After the war Campbell became a director in the new silent film industry. Most of his work was done for Realart Pictures, a production unit associated with Adolph Zukor's Famous Players–Lasky studios and distributed by Paramount Pictures. His output included at least 14 films between 1920 and 1925, including Oh, Lady, Lady (1920), starring Bebe Daniels in a version of a popular play by P. G. Wodehouse, An Amateur Devil (1920), Burglar Proof (1920), She Couldn't Help It (1920), First Love (1921), The Speed Girl (1921), Two Weeks with Pay (1921), The March Hare (1921), Ducks and Drakes (1921), One Wild Week (1921), Through a Glass Window (1922), Midnight (1922), The Exciters (1923), and Wandering Fires (1925). Most of his films have been lost.

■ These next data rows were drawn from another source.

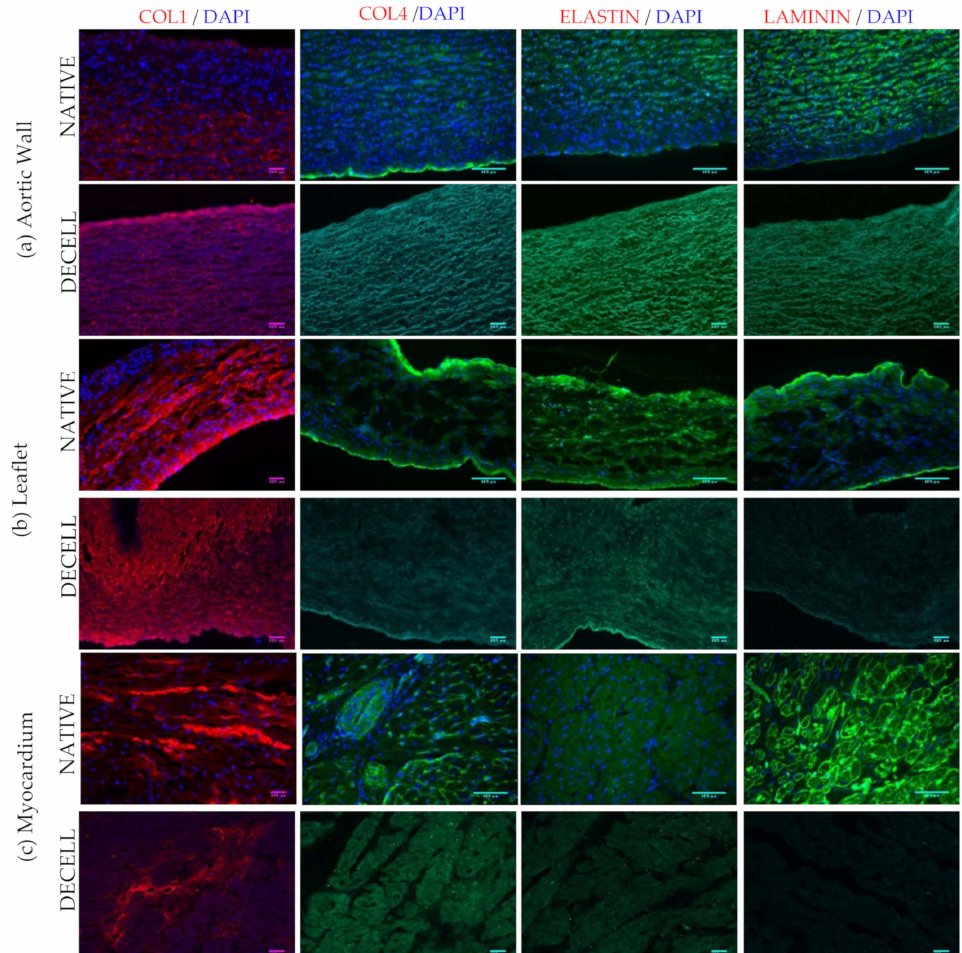
Figure 5. Immunofluorescence analysis showed the PFA fixed cryosections stained with primary and secondary antibodies and DAPI (blue). ( a ) aortic wall, ( b ) leaflets, and ( c ) myocardium. The repre- sentative images indicate the expression of collagen I (red), collagen IV (green), elastin (green) and laminin (green). Images were taken with the Leica imaging system at 20 ×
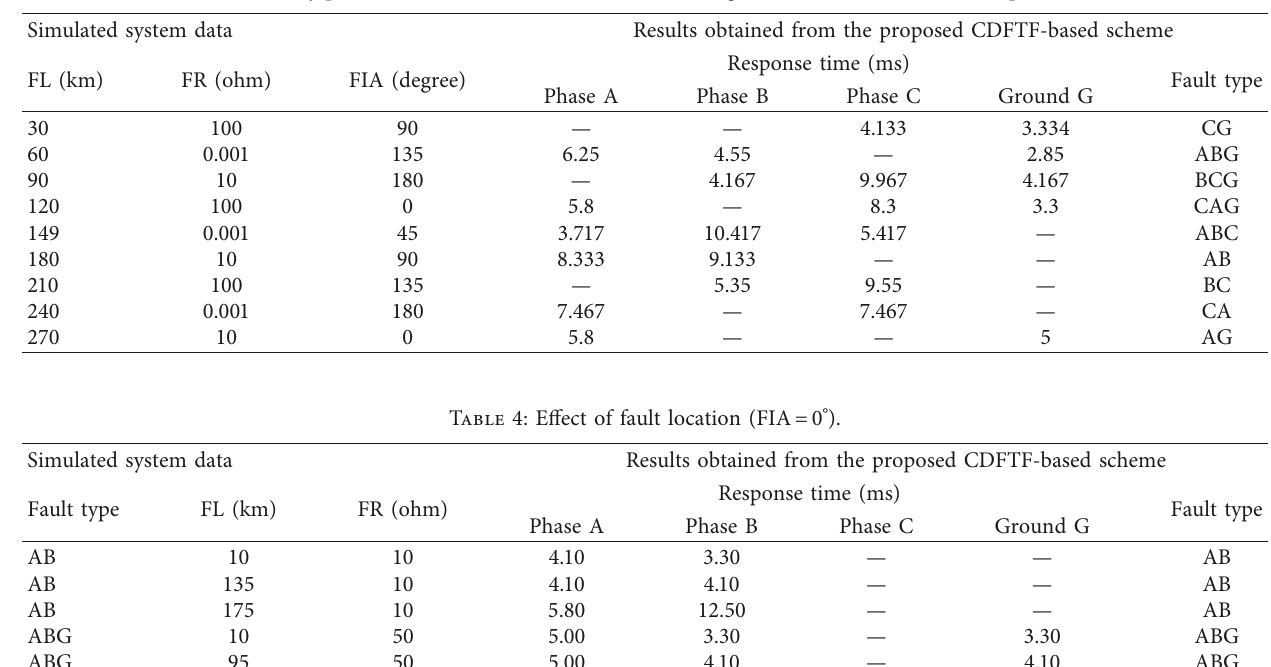
Table 3: Faulty phase detection and fault classification using FFC with variations in fault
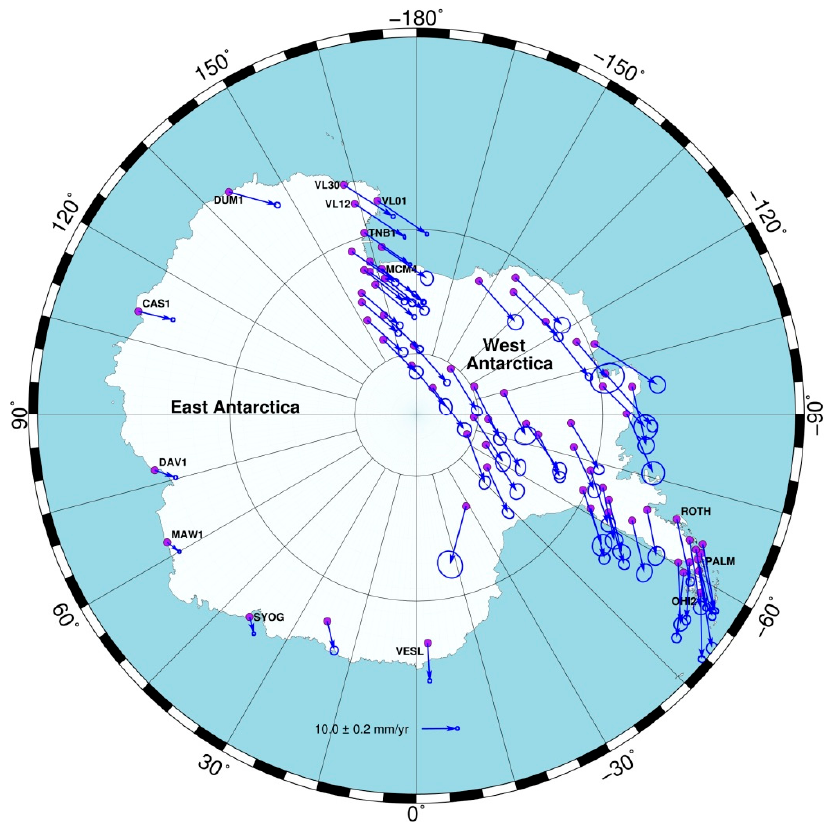
Figure 5. Absolute horizontal displacement map (mm/yr) at continental scale (± σ ). Table 3. Coordinates and velocities of VLNDEF sites. Relative Velocities Absolute Velocities (mm/yr)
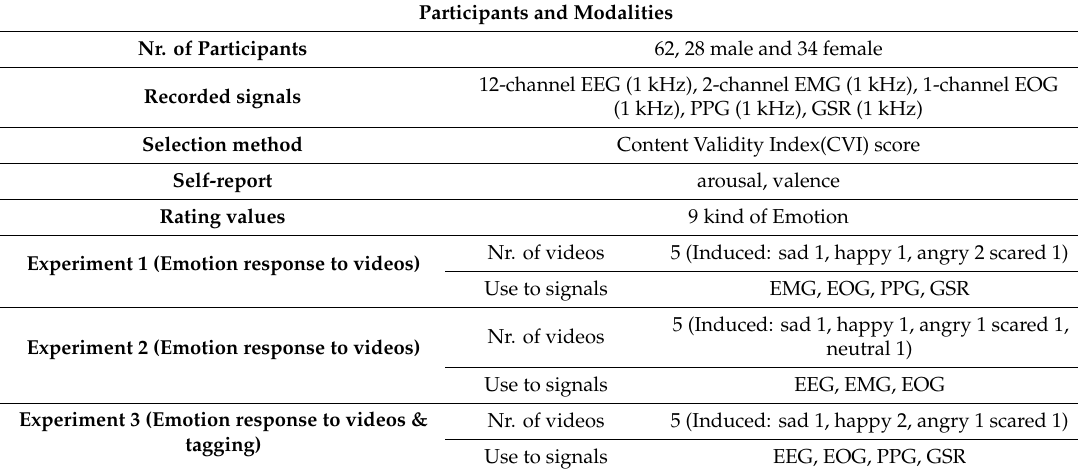
Table 4. Summary of MERTI-Apps dataset.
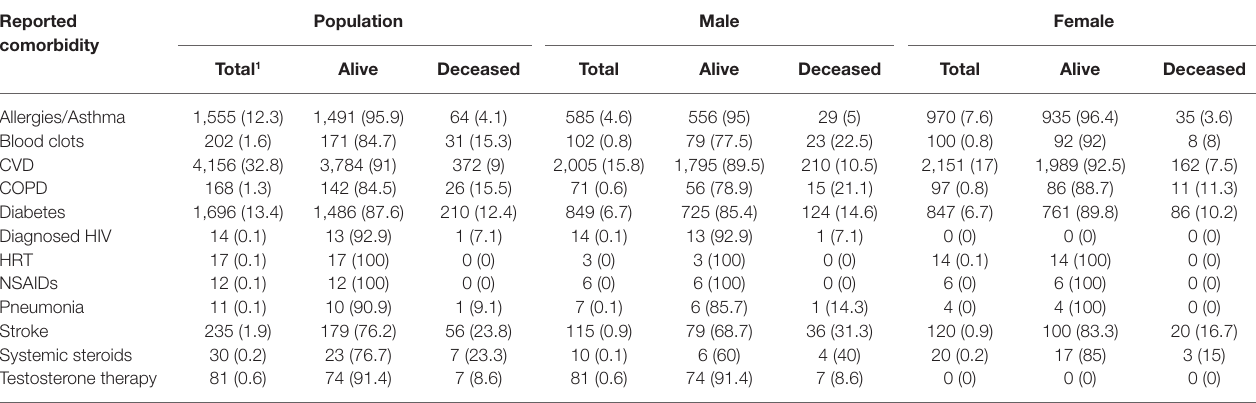
TABLE 2 | Reported comorbidity data.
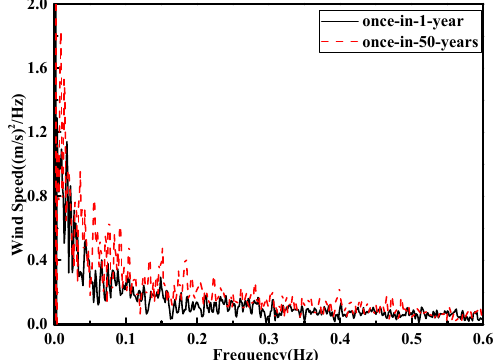
Figure 13. Power spectra of wind speed.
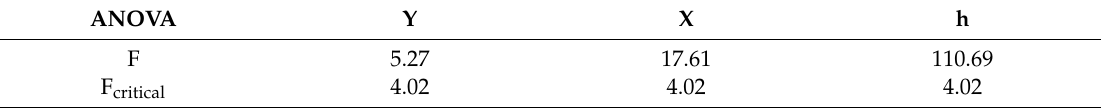
Table 7. Comparison of low-cost and geodetic GNSS antennas with ANOVA statistical test.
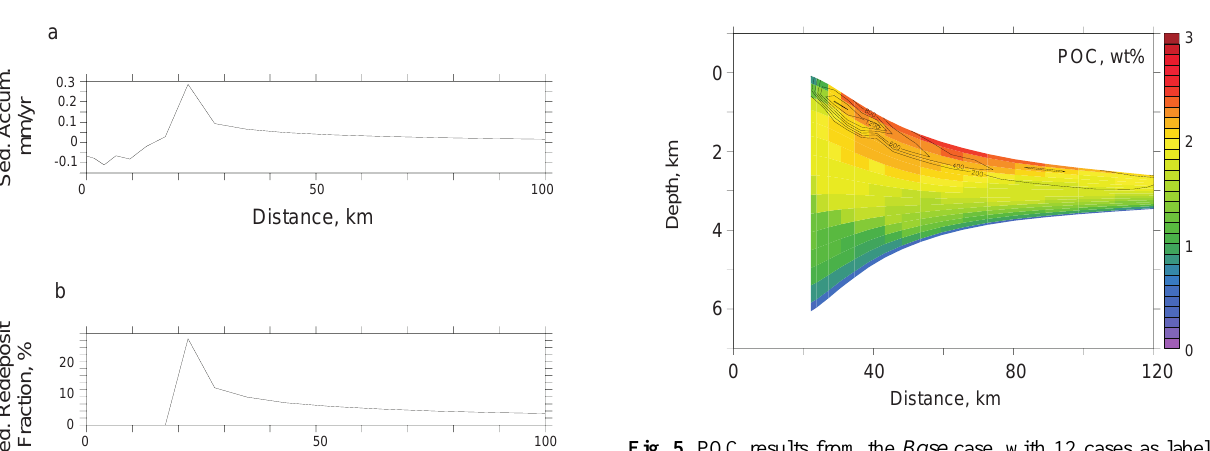
Fig. 5. POC results from the Base case, with 12 cases as labeled plotted in Fig. 5 Supplement. Contours are respiration rates. Results from other scenarios can be seen in the Supplement file poc.pdf, and a movie of the Base and Bumpy simulations can be seen at http://geosci.uchicago.edu/ ∼ archer/spongebob active/poc.active.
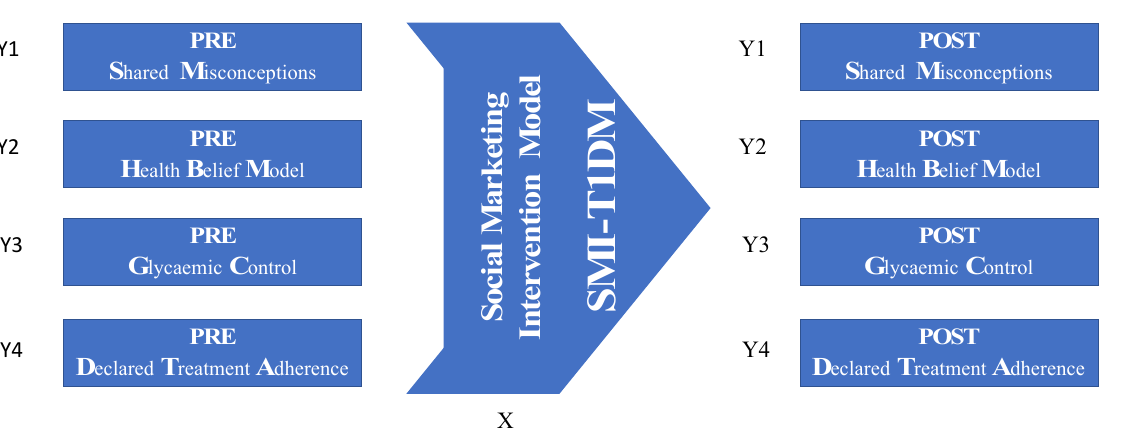
Figure 1. Scheme representing the research procedure.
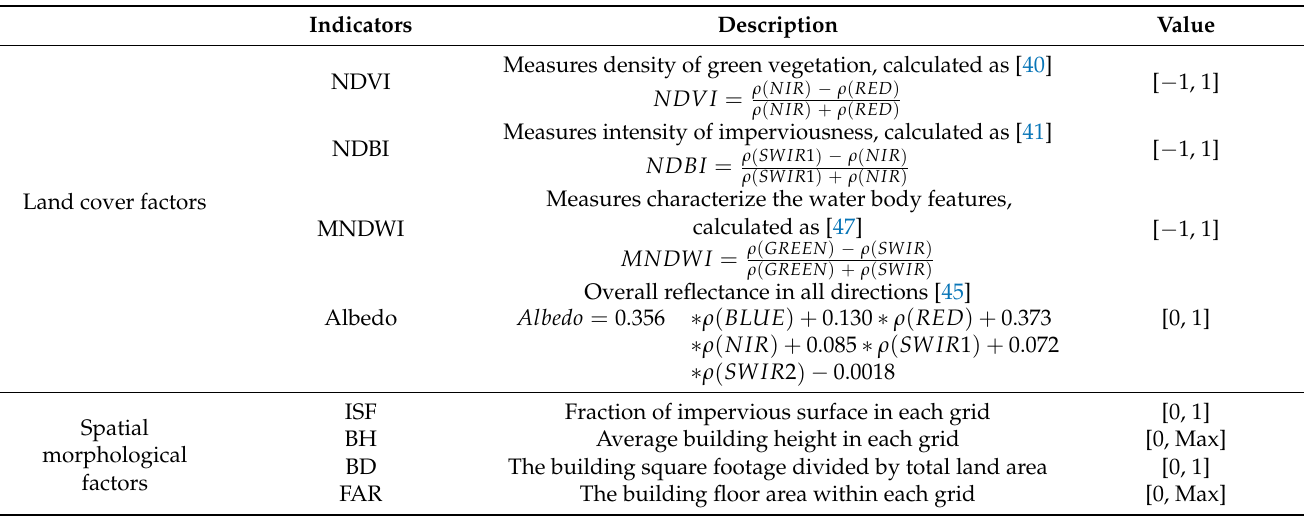
Table 3. Detailed description about the selected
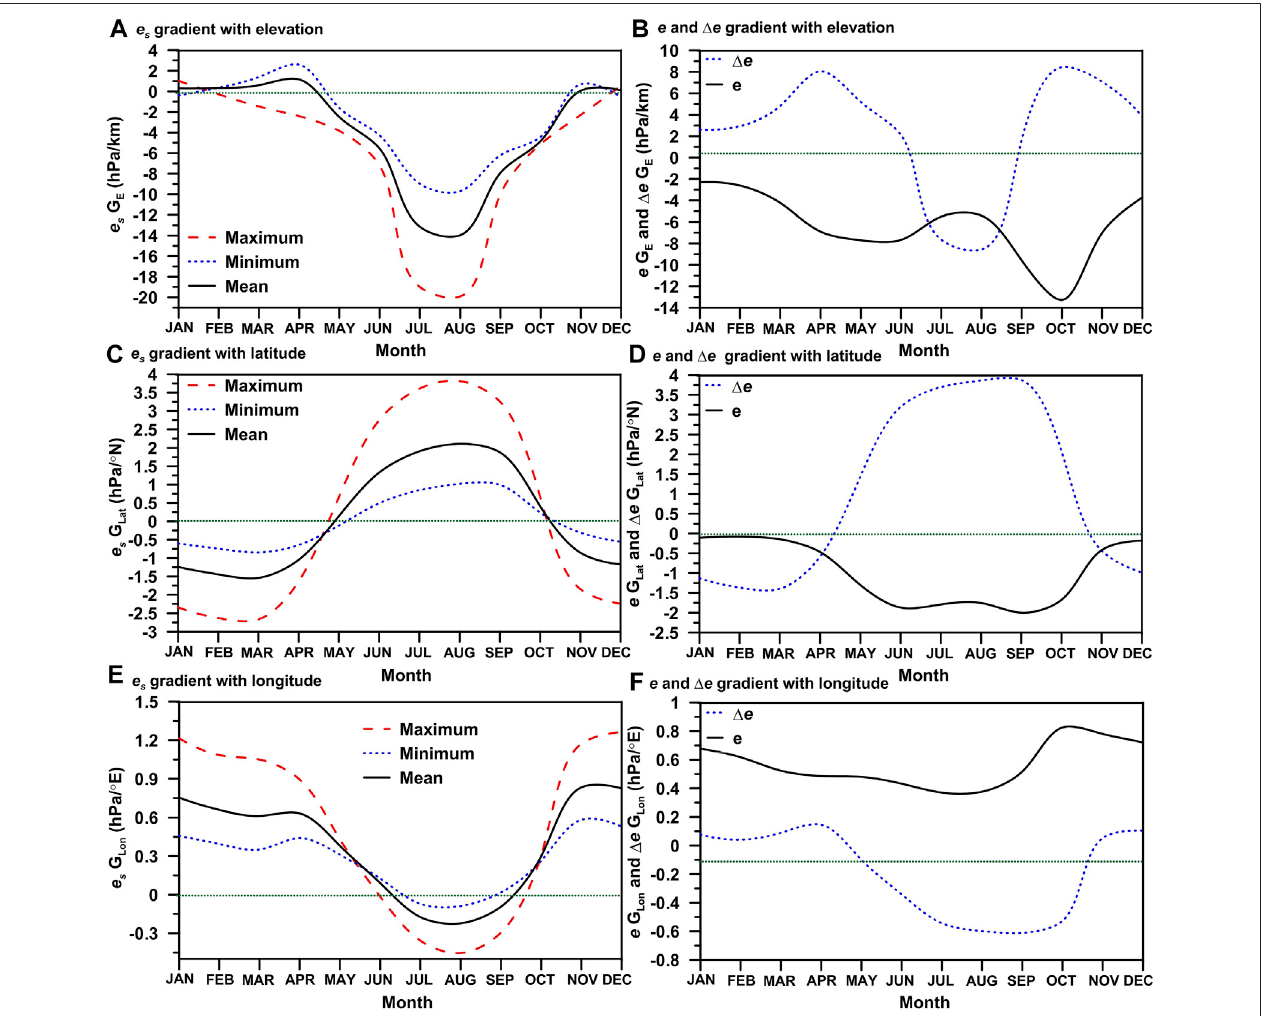
FIGURE 9 | The annual cycle of e s , e and Δ e gradients with elevation (A,B) , latitude (C,D) and longitude (E,F) over the study region.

While in Hollywood Campbell, on behalf of the Motion Picture Directors Association, managed an elaborate gala production of Shakespeare's A Midsummer Night's Dream in the Hollywood Bowl on October 7, 1922 as a benefit for the Actors Fund of America. The production included the Los Angeles Philharmonic Orchestra under director Frederic Richard Sullivan.

==Prohibition==
In 1926 Campbell, who was an active supporter of Prohibition, became Supervisor of the Great Lakes and North Atlantic Zones for the Bureau of Prohibition, the federal agency charged with enforcing that law. In June 1927 he was appointed the administrator for Prohibition District 2 of the state of New York, a district which included New York City – a center of opposition to Prohibition.

Campbell's enthusiastic enforcement efforts, including a massive series of nightclub raids in New York City while New York state's "wet" governor, Al Smith, was being nominated at the Democratic national convention, were politically embarrassing to Republican party leaders. In July 1930 he was reassigned to upstate New York and resigned in protest. By then Campbell had concluded that enforcement was impossible and a cause of corruption and crime.

Campbell accused Assistant Treasury Secretary Seymour Lowman and others of asking him to reduce Prohibition enforcement in New York City for political reasons, publishing a series of articles in the New York World about the matter and later complaining directly to President Hoover about Lowman's conduct. In 1931 Campbell became the editor of a new anti-Prohibition publication, "Repeal".

==Personal life==
Campbell and Crosman had a son, Maurice Jr., in 1897. They moved to Pelham Manor, New York in 1913 and lived there the rest of their lives, except for Campbell's war service and his time in Hollywood in the early 1920s.